Her father’s whiskers had always looked to Annabelle like a feathered headdress (worn upside down, as if it were a bib) and this headdress had always been white. Moreover, he had always resembled certain powerful Old Testament leaders: the temperamental Isaacs and Noahs and Abrahams—even Jehovah himself—an angry potentate whose tantrums were kept only temporarily beneath the surface of his character as the result of an enormous act of self-control.
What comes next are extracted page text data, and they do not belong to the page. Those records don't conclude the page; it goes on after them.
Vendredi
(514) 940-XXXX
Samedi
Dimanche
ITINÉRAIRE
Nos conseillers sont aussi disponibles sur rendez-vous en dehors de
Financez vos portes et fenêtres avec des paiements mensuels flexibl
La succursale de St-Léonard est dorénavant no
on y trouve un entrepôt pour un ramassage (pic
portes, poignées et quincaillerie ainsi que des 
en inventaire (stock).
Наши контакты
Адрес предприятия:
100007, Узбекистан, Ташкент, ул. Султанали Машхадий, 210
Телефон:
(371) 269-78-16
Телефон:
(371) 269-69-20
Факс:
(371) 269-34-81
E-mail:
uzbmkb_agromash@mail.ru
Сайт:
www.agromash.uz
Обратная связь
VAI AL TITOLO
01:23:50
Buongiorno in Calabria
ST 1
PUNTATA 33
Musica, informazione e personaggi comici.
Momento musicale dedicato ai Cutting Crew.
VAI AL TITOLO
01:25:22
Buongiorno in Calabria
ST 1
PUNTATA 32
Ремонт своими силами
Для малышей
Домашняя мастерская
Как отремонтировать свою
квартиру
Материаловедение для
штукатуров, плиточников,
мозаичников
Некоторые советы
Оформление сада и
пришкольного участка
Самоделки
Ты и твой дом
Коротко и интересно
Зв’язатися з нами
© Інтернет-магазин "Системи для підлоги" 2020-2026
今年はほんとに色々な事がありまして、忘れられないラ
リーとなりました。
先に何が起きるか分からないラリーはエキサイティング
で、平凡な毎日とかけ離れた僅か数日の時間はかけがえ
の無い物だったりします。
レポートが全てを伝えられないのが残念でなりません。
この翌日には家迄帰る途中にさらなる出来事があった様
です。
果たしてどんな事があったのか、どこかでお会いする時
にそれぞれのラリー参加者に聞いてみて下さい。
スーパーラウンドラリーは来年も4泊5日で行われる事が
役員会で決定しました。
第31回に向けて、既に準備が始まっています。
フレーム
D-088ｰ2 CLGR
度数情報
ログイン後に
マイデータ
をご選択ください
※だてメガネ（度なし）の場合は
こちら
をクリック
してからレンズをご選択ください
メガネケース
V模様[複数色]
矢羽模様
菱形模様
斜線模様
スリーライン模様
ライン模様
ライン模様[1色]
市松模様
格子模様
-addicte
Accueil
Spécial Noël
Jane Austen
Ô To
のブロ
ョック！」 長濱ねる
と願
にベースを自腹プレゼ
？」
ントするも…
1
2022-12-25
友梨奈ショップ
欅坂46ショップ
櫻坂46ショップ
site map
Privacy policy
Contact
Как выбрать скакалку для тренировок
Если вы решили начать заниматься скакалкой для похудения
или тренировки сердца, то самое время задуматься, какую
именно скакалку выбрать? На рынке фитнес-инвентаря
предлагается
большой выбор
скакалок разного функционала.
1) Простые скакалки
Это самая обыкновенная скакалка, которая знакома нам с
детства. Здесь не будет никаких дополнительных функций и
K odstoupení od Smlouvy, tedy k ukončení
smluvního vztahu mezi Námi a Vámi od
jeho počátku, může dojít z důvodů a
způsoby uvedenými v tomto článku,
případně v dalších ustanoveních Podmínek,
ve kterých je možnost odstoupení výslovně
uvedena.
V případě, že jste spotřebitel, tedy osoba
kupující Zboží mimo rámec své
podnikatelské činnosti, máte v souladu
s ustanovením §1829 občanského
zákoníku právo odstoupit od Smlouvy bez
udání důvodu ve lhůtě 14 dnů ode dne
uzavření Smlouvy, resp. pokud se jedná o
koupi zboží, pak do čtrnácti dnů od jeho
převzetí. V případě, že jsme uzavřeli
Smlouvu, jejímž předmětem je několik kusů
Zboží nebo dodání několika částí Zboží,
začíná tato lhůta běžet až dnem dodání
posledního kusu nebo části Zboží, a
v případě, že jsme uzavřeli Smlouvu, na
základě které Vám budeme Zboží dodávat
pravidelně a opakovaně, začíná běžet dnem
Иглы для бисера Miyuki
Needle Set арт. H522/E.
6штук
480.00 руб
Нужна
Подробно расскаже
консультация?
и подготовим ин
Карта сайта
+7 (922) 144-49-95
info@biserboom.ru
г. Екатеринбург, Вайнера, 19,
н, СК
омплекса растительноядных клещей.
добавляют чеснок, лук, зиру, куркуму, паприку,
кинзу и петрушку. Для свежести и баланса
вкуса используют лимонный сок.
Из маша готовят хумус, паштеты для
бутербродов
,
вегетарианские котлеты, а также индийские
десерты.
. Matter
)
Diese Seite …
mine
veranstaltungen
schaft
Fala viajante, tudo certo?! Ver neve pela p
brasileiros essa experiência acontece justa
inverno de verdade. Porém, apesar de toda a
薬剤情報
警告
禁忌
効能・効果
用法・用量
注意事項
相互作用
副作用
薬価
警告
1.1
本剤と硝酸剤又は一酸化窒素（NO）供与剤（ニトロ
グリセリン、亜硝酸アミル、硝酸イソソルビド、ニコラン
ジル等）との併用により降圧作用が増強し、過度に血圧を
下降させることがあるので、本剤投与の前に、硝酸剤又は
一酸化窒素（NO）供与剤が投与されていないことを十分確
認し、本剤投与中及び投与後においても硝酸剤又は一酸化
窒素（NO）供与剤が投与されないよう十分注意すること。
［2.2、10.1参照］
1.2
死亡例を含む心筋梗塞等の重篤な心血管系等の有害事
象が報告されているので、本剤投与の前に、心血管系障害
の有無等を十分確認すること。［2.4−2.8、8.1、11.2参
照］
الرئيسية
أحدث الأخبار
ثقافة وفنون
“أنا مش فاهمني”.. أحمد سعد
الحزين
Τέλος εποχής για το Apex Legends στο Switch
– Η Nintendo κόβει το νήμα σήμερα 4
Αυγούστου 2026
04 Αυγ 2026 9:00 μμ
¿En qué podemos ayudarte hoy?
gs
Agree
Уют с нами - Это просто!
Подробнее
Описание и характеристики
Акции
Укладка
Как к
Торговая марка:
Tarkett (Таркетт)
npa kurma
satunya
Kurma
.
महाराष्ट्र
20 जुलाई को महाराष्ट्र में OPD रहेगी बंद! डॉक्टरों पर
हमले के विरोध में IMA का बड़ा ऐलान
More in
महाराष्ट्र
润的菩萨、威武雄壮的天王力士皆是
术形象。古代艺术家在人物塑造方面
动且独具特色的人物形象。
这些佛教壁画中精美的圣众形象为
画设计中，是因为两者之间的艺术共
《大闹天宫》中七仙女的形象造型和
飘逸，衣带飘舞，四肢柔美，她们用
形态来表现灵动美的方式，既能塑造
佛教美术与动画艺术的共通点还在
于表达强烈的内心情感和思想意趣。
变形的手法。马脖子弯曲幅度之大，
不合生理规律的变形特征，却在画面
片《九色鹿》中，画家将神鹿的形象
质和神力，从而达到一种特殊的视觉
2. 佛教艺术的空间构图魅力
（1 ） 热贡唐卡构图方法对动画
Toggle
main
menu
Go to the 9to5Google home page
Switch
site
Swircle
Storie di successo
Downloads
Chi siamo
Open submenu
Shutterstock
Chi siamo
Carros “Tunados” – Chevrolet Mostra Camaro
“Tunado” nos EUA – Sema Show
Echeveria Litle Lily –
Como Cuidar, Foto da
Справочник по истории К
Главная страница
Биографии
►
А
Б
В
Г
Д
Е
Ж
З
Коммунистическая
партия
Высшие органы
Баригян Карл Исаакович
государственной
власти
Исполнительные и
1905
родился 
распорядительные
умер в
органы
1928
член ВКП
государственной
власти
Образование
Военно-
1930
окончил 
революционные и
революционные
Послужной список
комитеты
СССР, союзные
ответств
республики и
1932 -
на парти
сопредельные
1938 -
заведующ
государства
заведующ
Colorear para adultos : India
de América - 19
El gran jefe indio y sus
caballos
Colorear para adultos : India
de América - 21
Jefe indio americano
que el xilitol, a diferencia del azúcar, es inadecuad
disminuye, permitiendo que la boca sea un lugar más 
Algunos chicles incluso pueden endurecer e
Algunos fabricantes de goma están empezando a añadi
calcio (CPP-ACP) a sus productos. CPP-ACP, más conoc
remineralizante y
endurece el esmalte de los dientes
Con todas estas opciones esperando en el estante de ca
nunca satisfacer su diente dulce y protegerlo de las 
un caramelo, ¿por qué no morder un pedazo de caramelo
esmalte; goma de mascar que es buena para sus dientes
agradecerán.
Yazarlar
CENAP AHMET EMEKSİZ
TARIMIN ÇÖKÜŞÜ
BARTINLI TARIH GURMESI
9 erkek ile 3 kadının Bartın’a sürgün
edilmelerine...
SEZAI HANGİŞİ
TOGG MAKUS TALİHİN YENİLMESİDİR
As far as she knew, her father smiled only on the occasion of a launching of a ship and even then he appeared to be showing his crooked and oddly pointed teeth rather than displaying any real signs of good humour. He was much admired for his firmness and for the latent ferocity that everyone sensed in him. And, as owner of Timber Island and everything on it, he was considered to be honest and fair by all the men whose lives he controlled. Women were of no consequence to him—beyond their ability to cook food and procreate—and so he mostly ignored all wives and female children, his own wife included when she was alive. But Annabelle was another matter. She was not afraid of him. And he knew it.

“What is it?” he asked, not looking up from his papers, recognizing his daughter’s footsteps as she entered his office. The top of his head shone in the low light. The grate was without fuel. “I haven’t much time,” he went on, without giving his daughter a chance to speak, “that vile Gilderson over on the mainland has now built a steamship of all things! The ugliest species of watercraft ever to diversify a marine landscape, I’ll wager! He has had the infernal nerve to invite me to the launching Saturday next, even asked if I’d like to send a small flotilla of sloops to attend the monstrosity’s progress out of the harbour. I certainly will not provide anything of the sort and am writing him at this moment to say just that. The fool!”

Despite the fact, or perhaps because of the fact, that he was ten years his junior, Oran Gilderson was Joseph Woodman’s chief competitor in the local shipbuilding trade. They were locked together by envy and a not inconsiderable amount of loathing and, as a result, invariably issued handwritten invitations to each other on the occasion of the launching of a ship, savouring the opportunity for potential humiliations of one kind or another.

Annabelle untied her bonnet, removed it from her head, and placed it on the oak desk directly in front of her. She shifted her weight onto her good leg. There was only one chair in the office and her father was occupying it. “Branwell isn’t happy,” she blurted. “Your son. He wants to paint walls, to do something that is all his own.”